Кэт уставилась на него.
– Да как ты можешь?
– Мой отец сгорел заживо в этом доме. Мать же спасло лишь чудо, Божья милость. И ты еще спрашиваешь, как я могу!
– Да при чем здесь Патрик, Фрэнсис? Бог с тобой! Уж не думаешь ли ты, что он прокрался сюда ночью и поджог твой дом?!
– Нет, конечно, не он сам, но я чувствую его влияние. И ты не переубедишь меня в этом!
– Да нет, черт побери! Я смогу и постараюсь это сделать! – Кэт задыхалась от возмущения.
– Он не такой, каким мы его себе представляем. Открой глаза…
– Может быть, не такой, каким ты себе его представлял, но…

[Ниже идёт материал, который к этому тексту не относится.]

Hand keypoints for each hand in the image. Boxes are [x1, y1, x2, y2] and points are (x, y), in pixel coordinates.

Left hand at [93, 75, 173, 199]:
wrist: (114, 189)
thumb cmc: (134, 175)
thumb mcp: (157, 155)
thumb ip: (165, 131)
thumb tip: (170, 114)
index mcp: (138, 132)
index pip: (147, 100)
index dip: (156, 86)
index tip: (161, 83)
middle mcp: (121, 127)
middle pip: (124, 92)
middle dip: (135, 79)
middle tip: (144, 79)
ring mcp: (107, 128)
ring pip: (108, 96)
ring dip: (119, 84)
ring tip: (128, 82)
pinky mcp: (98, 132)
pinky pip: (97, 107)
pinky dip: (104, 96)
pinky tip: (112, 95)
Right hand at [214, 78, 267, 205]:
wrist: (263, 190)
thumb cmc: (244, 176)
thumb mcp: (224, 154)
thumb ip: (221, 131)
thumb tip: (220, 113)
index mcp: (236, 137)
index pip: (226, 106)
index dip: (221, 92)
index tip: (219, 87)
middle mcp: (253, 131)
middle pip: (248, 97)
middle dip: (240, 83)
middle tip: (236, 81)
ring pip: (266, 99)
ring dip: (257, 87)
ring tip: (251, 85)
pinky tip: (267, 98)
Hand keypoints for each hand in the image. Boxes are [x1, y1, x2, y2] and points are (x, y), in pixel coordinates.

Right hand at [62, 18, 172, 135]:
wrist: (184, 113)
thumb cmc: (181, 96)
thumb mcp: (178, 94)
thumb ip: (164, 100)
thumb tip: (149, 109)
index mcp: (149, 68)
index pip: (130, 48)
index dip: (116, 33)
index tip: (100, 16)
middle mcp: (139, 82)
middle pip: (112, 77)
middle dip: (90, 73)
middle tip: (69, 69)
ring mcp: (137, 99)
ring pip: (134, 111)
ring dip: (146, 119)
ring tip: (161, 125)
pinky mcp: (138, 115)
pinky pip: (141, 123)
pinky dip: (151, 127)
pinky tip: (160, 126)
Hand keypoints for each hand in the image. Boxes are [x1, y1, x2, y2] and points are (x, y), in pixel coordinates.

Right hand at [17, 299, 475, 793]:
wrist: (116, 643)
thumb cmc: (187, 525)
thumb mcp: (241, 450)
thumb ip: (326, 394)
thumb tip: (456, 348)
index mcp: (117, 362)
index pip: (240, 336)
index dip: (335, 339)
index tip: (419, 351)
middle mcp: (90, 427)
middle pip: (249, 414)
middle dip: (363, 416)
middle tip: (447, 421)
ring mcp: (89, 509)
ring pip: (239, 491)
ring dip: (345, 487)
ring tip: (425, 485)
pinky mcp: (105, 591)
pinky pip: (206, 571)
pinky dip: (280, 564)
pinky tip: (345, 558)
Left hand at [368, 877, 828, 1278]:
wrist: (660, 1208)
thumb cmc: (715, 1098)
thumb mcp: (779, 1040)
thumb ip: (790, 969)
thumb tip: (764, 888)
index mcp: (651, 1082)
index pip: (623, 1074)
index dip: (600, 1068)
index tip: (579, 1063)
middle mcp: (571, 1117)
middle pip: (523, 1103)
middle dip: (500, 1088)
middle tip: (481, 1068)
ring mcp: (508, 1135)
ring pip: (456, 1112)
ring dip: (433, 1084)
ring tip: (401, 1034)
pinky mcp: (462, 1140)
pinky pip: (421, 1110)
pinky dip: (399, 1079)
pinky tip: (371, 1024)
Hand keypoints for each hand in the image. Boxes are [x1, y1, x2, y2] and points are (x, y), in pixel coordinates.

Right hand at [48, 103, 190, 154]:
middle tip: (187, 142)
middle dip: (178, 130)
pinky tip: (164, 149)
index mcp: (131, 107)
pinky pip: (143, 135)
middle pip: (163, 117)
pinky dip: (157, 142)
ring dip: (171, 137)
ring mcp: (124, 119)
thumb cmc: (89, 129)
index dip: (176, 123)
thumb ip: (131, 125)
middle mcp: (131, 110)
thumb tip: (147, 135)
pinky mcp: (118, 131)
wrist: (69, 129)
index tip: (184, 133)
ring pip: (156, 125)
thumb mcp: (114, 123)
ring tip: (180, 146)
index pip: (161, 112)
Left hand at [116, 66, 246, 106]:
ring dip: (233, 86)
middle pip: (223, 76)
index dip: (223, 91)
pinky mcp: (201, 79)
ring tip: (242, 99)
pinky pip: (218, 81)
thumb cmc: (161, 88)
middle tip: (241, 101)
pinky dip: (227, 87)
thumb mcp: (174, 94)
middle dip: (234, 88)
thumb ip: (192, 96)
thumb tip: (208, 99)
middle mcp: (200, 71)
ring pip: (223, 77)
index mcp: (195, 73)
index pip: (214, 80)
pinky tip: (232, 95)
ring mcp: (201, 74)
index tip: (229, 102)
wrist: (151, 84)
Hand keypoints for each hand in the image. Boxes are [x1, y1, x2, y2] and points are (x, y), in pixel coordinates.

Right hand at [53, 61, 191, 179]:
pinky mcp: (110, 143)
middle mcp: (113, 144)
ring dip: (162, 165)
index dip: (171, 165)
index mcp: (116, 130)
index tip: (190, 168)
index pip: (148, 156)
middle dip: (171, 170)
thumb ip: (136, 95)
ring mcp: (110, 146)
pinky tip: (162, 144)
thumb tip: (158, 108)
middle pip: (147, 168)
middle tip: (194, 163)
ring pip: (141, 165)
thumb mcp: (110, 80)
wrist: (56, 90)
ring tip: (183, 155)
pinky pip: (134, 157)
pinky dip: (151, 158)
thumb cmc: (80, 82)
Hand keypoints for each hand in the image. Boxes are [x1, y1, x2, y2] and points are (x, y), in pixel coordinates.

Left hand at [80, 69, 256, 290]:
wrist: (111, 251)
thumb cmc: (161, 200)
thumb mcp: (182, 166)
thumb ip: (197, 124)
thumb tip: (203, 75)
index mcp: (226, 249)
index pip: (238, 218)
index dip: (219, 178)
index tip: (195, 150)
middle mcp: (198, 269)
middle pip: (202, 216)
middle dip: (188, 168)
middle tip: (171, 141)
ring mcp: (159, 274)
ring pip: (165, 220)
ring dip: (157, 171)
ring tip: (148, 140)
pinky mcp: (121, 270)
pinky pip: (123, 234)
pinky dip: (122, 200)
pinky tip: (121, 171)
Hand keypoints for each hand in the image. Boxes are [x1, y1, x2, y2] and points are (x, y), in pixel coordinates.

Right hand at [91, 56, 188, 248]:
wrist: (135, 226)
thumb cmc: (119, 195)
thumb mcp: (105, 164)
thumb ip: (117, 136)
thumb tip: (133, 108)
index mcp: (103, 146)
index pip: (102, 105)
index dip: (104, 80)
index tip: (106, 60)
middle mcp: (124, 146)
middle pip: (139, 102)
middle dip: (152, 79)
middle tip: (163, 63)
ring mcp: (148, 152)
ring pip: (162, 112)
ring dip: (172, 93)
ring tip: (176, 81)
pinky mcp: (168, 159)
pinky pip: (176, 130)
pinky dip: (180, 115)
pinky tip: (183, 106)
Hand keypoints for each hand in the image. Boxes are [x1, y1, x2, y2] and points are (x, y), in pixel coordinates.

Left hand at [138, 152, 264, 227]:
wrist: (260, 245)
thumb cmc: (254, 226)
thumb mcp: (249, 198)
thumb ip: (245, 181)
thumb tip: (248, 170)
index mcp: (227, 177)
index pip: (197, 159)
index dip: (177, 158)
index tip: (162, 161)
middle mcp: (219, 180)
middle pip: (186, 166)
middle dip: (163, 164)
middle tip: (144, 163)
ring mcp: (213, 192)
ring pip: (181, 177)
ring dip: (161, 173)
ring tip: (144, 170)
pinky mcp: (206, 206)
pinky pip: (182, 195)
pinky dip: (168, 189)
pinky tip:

– Он мог помочь мне спасти урожай. По крайней мере, хотя бы попытаться. Но он отказал мне. А после этого произнес свою подстрекательскую речь прямо у ворот моего дома! Он знал темперамент этих людей, и вместо того, чтобы защитить своего друга, он собрал их и…
– Подстрекательская речь! Да он при всем желании не мог выступить с такой речью! Он не умеет провоцировать людей, он говорит, как школьный учитель, взывая к людскому разуму. Хочу заметить: уж если он собирается заняться политикой, ему следует многому научиться, в том числе умению говорить.
– У него это и так хорошо получается. Лионель сказал мне…
– Лионель! – Кэт презрительно усмехнулась. – Теперь я понимаю, откуда ветер дует. Так, значит, это Лионель распространяет слухи по Коувтауну! Он, только он несет ответственность за все происходящее. Так, значит, он всего лишь жалкий осведомитель – не думала я, что он падет так низко! Нет, мне даже в голову не могло прийти подобное! – она вскочила. В руках она вертела сумку, то открывая, то закрывая ее. – Фрэнсис! Послушай меня. Выслушай меня! Меня, а не Лионеля!